Emilia-Romagna qualifies as an international Data Valley, boasting the world’s best supercomputers, cutting-edge data centers, and a large ‘big data’ community>>. This is the statement from the regional government of Emilia-Romagna. Equipped with Leonardo, one of the world’s most powerful supercomputers, Bologna is the epicenter of the Valley. Big Data is a vast collection of data sets. In addition to their large volumes, they are characterized by their speed and variety of sources and nature. Drawing on millions of interactions, experiments can be conducted, and maps can be considered nearly perfect. “We will finally have highly reliable maps of the economy,” say the Dataists, advocates of economics as a data science. What happened in 2008, the annus horribilis of the global financial crisis, will never be repeated. During a visit to the London School of Economics, Queen Elizabeth asked economists how it was possible that none of them had noticed the crisis was coming. By relying on frameworks drawn from the quantitative analysis of economic problems, with extensive application of mathematical and statistical techniques, those economists believed they had done the right thing. This was their response to Elizabeth. The fact is that real-world situations are so complex that they require creative thinking. When we move from data analysis to their practical application, which involves social and ethical factors, nuanced opinions replace the peremptory judgments derived from statistical methods and mathematical models. We are grappling with the vision of economics as a creative activity comparable to art. Michael Kitson, professor of International Macroeconomics at Cambridge Judge Business School, argues that imagination is absent in modern economics, a lack that will persist until economics transcends the confines of mathematics. Economists should be more cautious in their approach, recognizing that the complexity of human behavior cannot be fully captured and explained by algorithms or mathematical proofs.

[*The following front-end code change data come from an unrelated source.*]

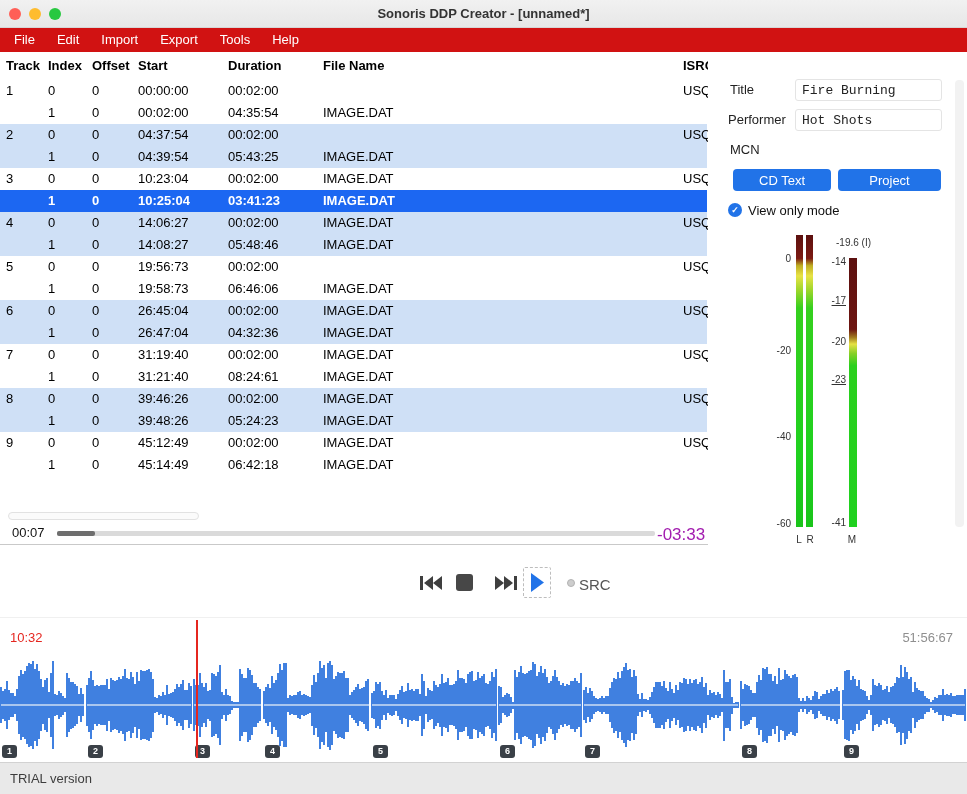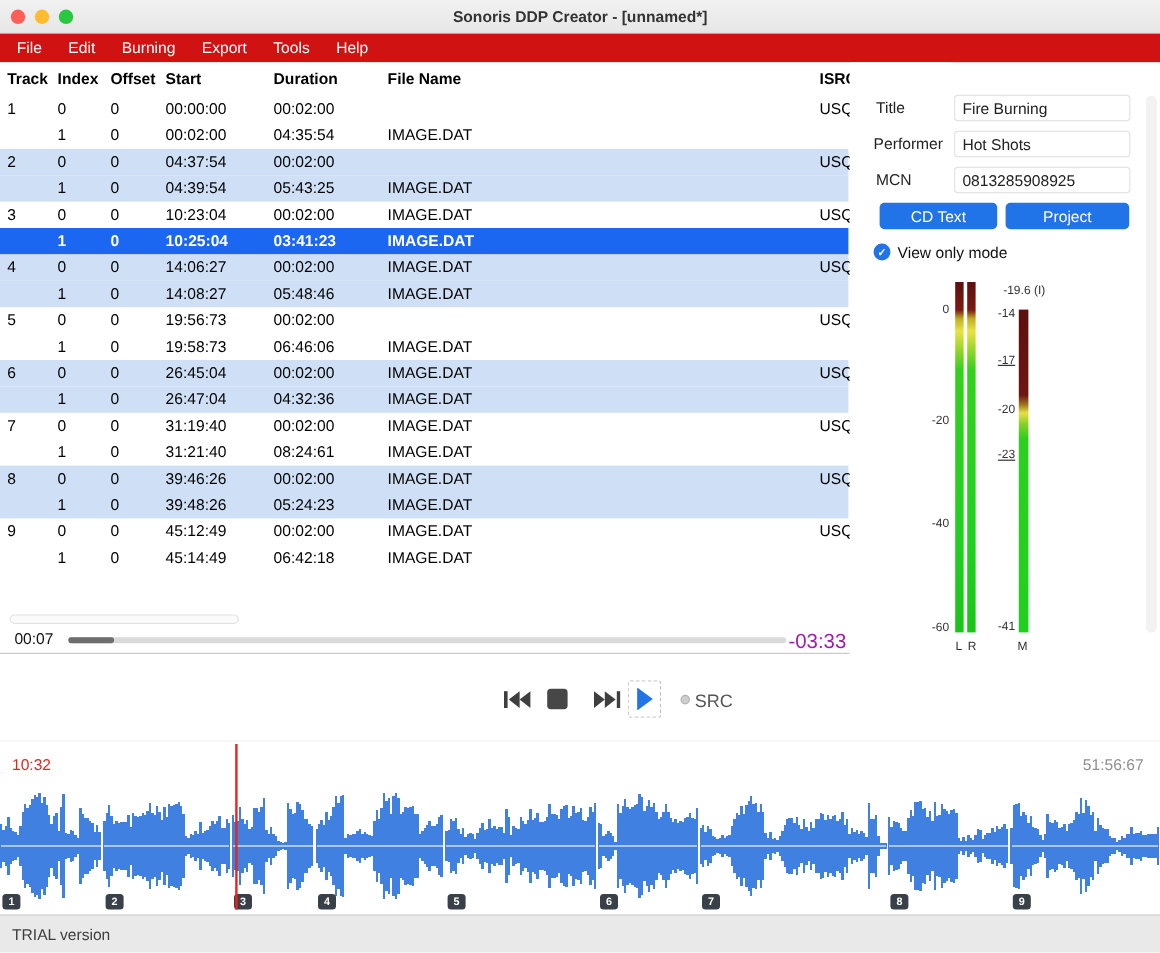--- a/index.html
+++ b/index.html
@@ -94,7 +94,7 @@
   <nav class="menubar" id="menubar">
       <span class="menu-item">File</span>
       <span class="menu-item">Edit</span>
-      <span class="menu-item">Burning</span>
+      <span class="menu-item">Import</span>
       <span class="menu-item">Export</span>
       <span class="menu-item">Tools</span>
       <span class="menu-item">Help</span>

It’s been 18 years since economics students in the UK launched a campaign for radical innovation in economics studies. Their manifesto, “Rethinking Economics,” states that the climate crisis and socio-ecological issues are largely absent from economics curricula. Furthermore, economic history and the potential implosion of markets are not taught. The most highly regarded universities often perform the worst in preparing students for the real world. By telling fairy tales, they create the preconditions for the failure of future economists. This state of affairs was recently denounced in the Financial Times by Ha-Joon Chang, research professor in the Department of Economics at SOAS (School of Oriental and African Studies), University of London: <<The dominance of neoclassical economics in our university curricula has created a world where we are told there is no alternative — only technical adjustments to a system that is fundamentally fair, rational and efficient. But this is fiction. Economics today resembles Catholic theology in medieval Europe: a rigid doctrine guarded by a modern priesthood who claims to possess the sole truth. Dissenters are shunned. Non-economists are told to “think like an economist” or not think at all. This is not education. It’s indoctrination>>.

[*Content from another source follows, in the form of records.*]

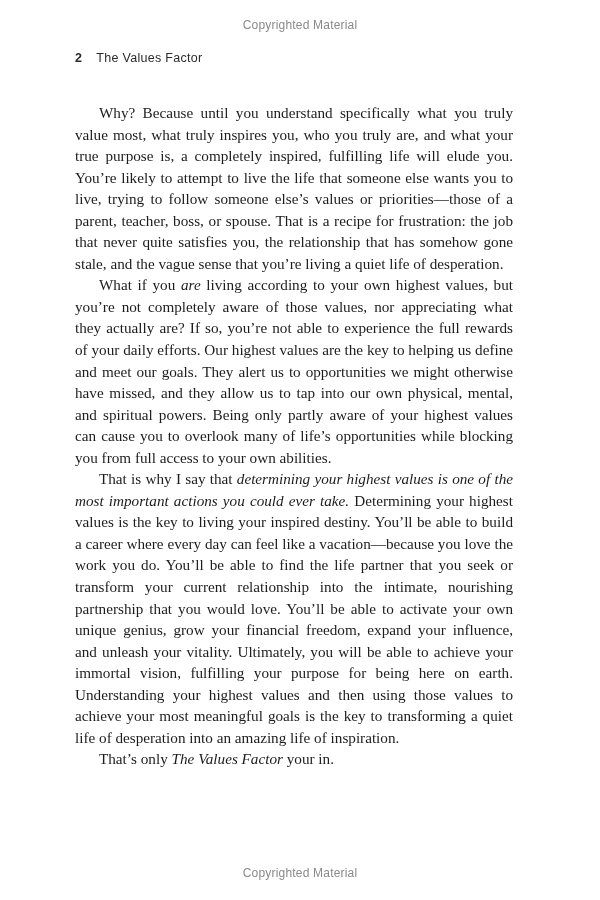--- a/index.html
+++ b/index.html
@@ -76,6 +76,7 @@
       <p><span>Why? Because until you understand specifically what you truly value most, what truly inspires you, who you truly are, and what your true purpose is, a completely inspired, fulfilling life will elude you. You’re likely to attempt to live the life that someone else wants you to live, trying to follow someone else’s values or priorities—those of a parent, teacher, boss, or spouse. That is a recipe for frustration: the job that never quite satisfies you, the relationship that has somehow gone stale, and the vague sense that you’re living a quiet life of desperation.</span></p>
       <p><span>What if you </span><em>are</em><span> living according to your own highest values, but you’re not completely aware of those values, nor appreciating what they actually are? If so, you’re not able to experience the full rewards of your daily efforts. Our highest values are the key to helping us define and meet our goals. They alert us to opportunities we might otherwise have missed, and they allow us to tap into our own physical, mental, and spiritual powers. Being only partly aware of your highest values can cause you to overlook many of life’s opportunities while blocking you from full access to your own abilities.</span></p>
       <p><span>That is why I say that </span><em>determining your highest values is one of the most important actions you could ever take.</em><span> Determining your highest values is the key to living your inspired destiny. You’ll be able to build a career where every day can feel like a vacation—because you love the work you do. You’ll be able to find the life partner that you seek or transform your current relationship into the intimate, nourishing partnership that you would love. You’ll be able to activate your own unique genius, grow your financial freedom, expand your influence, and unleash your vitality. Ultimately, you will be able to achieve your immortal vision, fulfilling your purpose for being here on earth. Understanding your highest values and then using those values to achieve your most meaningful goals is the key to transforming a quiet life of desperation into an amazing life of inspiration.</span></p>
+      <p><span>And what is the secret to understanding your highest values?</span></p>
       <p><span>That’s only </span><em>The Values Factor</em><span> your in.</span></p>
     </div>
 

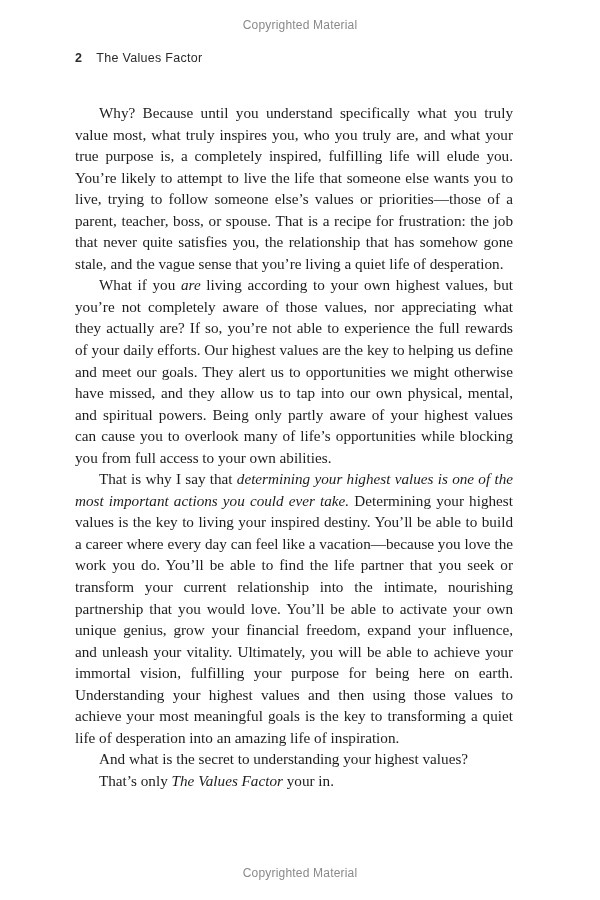--- a/index.html
+++ b/index.html
@@ -77,7 +77,7 @@
       <p><span>What if you </span><em>are</em><span> living according to your own highest values, but you’re not completely aware of those values, nor appreciating what they actually are? If so, you’re not able to experience the full rewards of your daily efforts. Our highest values are the key to helping us define and meet our goals. They alert us to opportunities we might otherwise have missed, and they allow us to tap into our own physical, mental, and spiritual powers. Being only partly aware of your highest values can cause you to overlook many of life’s opportunities while blocking you from full access to your own abilities.</span></p>
       <p><span>That is why I say that </span><em>determining your highest values is one of the most important actions you could ever take.</em><span> Determining your highest values is the key to living your inspired destiny. You’ll be able to build a career where every day can feel like a vacation—because you love the work you do. You’ll be able to find the life partner that you seek or transform your current relationship into the intimate, nourishing partnership that you would love. You’ll be able to activate your own unique genius, grow your financial freedom, expand your influence, and unleash your vitality. Ultimately, you will be able to achieve your immortal vision, fulfilling your purpose for being here on earth. Understanding your highest values and then using those values to achieve your most meaningful goals is the key to transforming a quiet life of desperation into an amazing life of inspiration.</span></p>
       <p><span>And what is the secret to understanding your highest values?</span></p>
-      <p><span>That’s only </span><em>The Values Factor</em><span> your in.</span></p>
+      <p><span>That’s only </span><em>The Values Factor</em><span> comes in.</span></p>
     </div>
 
   <div class="copyright-notice bottom">Copyrighted Material</div>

In the greenery of Data Valley, we would love to meet people who, like those in the classical economics era, between the late 18th century and the second half of the 19th century, pay attention to history, philosophy, psychology, and sociology. Among them are not only academic economists but also politicians who deal with economic issues, entrepreneurs, and business consultants. Even today, the many who remain trapped in the idea that individuals and businesses engage in predictable behavior aimed at maximizing income or profits would do well to borrow the thinking of English economist Alfred Marshall, professor at Cambridge University from 1885 to 1908. In his opinion, Kitson recalls, “mathematics should be used as a shorthand language rather than as a research tool.” Between wars and tariffs, faced with such unpredictability that marks the current era of profound change in the previous order, economics needs to be rethought.